The panel also favoured removing exemptions granted to education, health (excluding medicines) and electricity. It also favoured including alcohol under GST.
It favoured taxing precious metals like gold and silver at the standard rate of 17-18%, arguing that they are consumed by the rich, rather than the low concessional rate of 1-1.5% at which these items are taxed at present. Still, it conceded that they are unlikely to be taxed at such high rates.
“It is inconsistent for the government to actively promote schemes (gold bonds and gold monetization) to wean consumers away from gold, on the one hand, and also give highly concessional tax rates to buy gold, on the other. For all these reasons, these commodities should, in principle, be taxed at the standard rate: instead, they are taxed at about 1-1.6% (centre plus states). This anomalous treatment must be rectified at least by raising current tax levels to 4% or 6%,” the report said.
It also favoured adopting the states’ list for exemptions to bring down the overall exemptions to less than 100.
The centre and the states have agreed to bring down the exemptions to less than 100 items. At present, while the centre has more than 300 exempted items, states exempt around 99 items.

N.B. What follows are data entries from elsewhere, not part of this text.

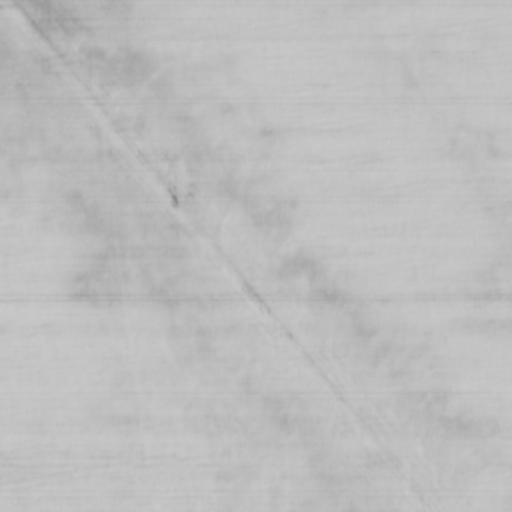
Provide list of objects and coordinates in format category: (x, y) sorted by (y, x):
crop: (255, 256)
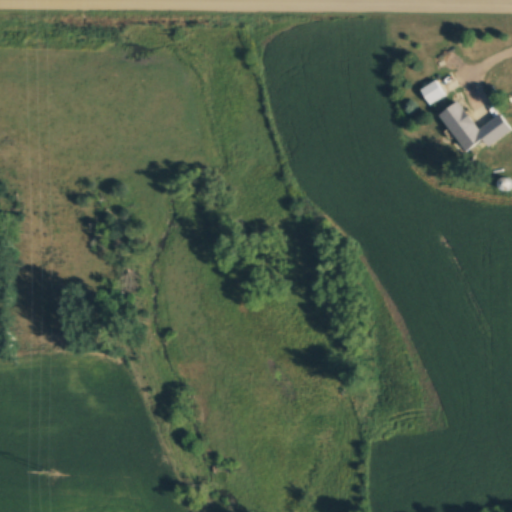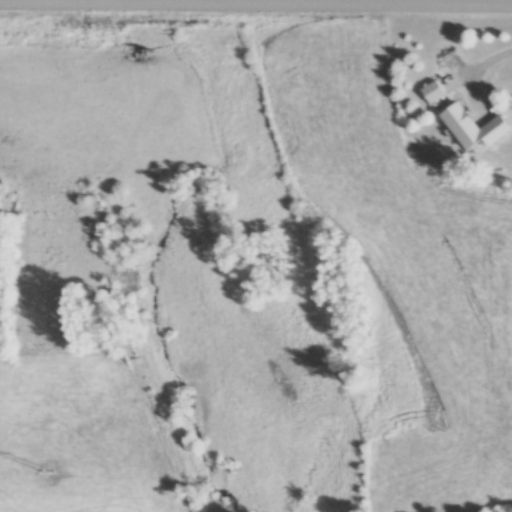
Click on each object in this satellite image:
road: (256, 2)
building: (434, 92)
building: (477, 127)
power tower: (47, 471)
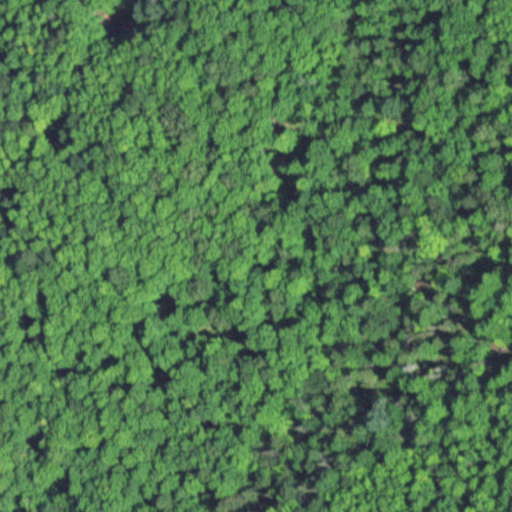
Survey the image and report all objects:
road: (70, 141)
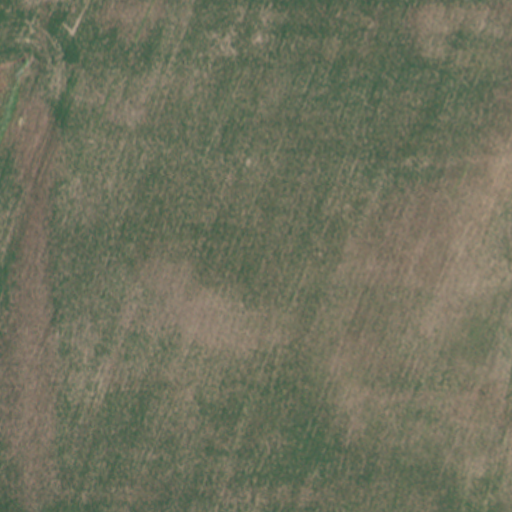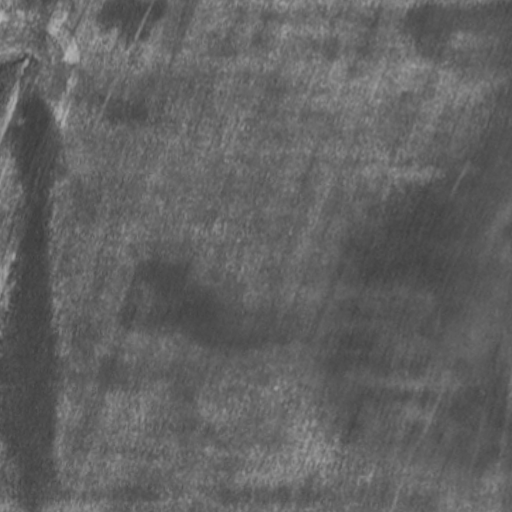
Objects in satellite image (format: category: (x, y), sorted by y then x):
crop: (256, 256)
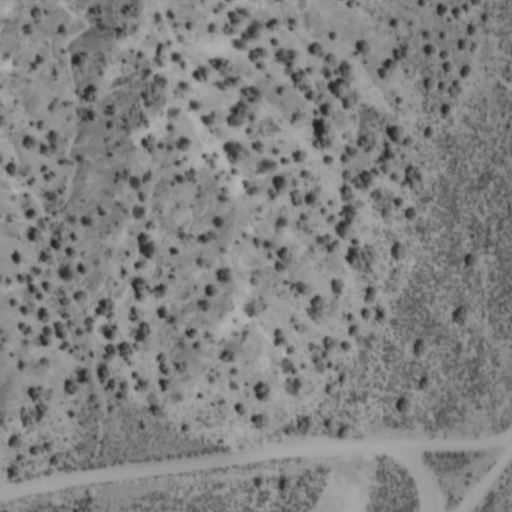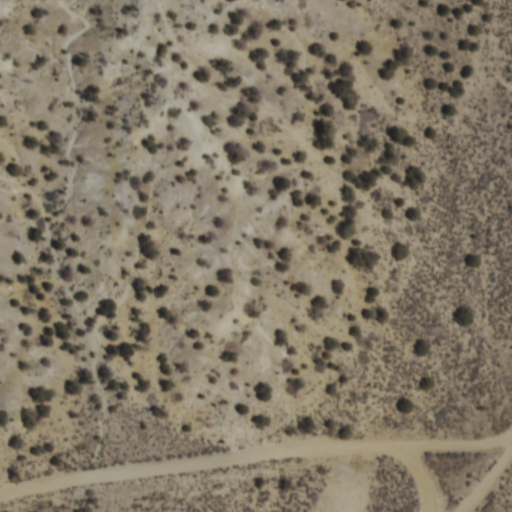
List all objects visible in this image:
road: (261, 423)
road: (425, 451)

It has been agreed that the states’ exemption list will be followed in GST, Mint reported on 17 September.
(mintne.ws/1NyGrrD)
The panel acknowledged that keeping GST rates low is also important given the “perception issue”, especially when it comes to taxing services.
“Today’s GST rate is 14.36% for services (now nearly 15% with the Swacch Bharat cess),” the report pointed out, adding that a 20-22% tax rate will make the GST seem like a substantial tax increase.
“A lower rate will be seen as more politically acceptable and will help taxpayer compliance,” it said.
Last week, the panel proposed a four-tier rate structure wherein some essential items will be taxed at 12%, gold and precious metals at 2-6%, some so-called sin or demerit goods like luxury cars and tobacco products at 40% and most goods and all services at 17-18%.
These rates were derived from a revenue-neutral rate of 15%. A revenue-neutral rate is a single tax rate wherein there will be no revenue losses to states and the centre from transition to GST.
On thresholds, the panel pointed out that to minimize the burden on small taxpayers, higher thresholds are needed.
“The current proposal is to have a common threshold of Rs.25 lakh for goods and services combined, but raising this threshold say up to Rs.40 lakh may be considered,” the report said.